Il m'a fallu du temps mais aujourd'hui, j'ai compris. Et je ne peux m'empêcher de les maudire, eux qui se sont enfuis de cet engrenage sinueux qu'est cette vie, en me faisant promettre de continuer leur rêverie.
Les gestes qui, autrefois, les ont sauvés, aujourd’hui sont répétés. Les genoux craquent, les bras s’allongent pour soulever, enlacer une dernière fois ces petits corps musclés. Mais, cette fois, le corps du vieil homme bouge avec moins de facilité, comme s’il se souvenait des années envolées. Un dernier regard échangé. La pluie s’est mise à tomber, le vent s’est levé comme si la nature ne pouvait supporter les cris des deux enfants et les larmes d’un vieil homme fatigué. De nouveau la solitude a enlacé cette fratrie délaissée. Il n’y a plus de château pour se réfugier, ni de vieil homme pour être rassuré. Et les enfants s’endorment en gardant au fond d’eux la chaleur d’être deux.

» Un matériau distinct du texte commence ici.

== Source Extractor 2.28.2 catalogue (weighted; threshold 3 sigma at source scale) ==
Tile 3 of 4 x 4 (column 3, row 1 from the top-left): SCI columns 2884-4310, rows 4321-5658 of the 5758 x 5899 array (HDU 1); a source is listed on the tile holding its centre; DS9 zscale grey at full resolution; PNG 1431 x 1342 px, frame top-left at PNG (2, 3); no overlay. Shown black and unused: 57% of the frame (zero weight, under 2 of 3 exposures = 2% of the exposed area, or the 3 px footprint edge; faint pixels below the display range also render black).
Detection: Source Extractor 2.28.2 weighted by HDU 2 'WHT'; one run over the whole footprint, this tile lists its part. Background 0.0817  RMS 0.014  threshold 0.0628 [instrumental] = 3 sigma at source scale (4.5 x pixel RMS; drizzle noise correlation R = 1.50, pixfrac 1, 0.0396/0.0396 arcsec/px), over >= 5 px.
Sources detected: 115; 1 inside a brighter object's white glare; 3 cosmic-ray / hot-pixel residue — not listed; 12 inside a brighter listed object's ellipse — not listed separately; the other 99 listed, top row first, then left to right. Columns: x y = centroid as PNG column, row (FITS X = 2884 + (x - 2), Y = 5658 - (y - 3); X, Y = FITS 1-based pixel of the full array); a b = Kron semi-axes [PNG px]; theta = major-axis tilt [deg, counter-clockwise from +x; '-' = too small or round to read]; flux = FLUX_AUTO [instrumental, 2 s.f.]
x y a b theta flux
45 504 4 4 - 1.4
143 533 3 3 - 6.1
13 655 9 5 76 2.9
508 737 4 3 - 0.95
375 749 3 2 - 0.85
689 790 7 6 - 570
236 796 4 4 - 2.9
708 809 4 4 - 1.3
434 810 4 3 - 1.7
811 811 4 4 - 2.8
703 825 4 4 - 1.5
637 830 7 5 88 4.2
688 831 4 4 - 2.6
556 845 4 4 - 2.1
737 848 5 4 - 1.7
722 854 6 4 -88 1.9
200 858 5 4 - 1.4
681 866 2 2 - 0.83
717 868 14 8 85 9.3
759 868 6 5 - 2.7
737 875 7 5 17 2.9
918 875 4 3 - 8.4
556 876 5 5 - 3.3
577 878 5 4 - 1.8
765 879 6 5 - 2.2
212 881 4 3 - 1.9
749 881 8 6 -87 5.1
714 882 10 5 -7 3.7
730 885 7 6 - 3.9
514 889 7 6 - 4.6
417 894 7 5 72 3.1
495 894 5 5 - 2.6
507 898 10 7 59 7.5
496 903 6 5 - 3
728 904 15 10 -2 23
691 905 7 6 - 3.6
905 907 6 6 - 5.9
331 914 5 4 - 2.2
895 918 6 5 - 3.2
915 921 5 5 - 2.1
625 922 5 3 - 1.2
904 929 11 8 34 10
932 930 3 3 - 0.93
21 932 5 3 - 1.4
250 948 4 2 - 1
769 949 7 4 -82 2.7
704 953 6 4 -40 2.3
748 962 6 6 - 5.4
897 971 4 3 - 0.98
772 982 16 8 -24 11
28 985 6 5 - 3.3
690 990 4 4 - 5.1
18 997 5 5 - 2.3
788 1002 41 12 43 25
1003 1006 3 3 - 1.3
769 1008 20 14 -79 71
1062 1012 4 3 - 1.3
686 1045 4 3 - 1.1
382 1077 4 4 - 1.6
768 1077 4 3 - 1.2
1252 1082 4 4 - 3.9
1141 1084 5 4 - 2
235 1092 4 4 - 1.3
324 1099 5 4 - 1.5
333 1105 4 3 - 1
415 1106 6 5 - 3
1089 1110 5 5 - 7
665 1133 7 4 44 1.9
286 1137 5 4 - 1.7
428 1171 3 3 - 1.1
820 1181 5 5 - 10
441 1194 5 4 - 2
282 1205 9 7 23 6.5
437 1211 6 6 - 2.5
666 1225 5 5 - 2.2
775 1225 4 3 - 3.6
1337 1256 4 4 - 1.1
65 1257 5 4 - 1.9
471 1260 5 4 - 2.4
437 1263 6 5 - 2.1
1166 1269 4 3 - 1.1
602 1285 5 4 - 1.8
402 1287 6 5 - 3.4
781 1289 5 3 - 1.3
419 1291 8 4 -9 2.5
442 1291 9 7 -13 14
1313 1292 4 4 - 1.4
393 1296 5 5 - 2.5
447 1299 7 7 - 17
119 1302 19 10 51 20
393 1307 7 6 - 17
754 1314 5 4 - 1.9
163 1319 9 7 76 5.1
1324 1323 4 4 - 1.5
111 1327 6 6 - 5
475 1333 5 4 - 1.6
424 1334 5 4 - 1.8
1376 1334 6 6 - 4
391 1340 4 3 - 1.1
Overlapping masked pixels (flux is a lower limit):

La beauté du pays est en décalage avec les tas d’ordures qui s’amoncellent en décomposition dans les ruelles. Soit les gens travaillent, soit ils passent leur temps à manger, soit on les trouve devant la télé. Par contre, on ne peut pas leur enlever le fait que toutes leurs soirées sont festives. Je ne peux pas dire que je sois déçue ou surprise, mais à dire vrai, je m’attendais à autre choses, sans doute à plus d’authenticité et à moins d’européanisation.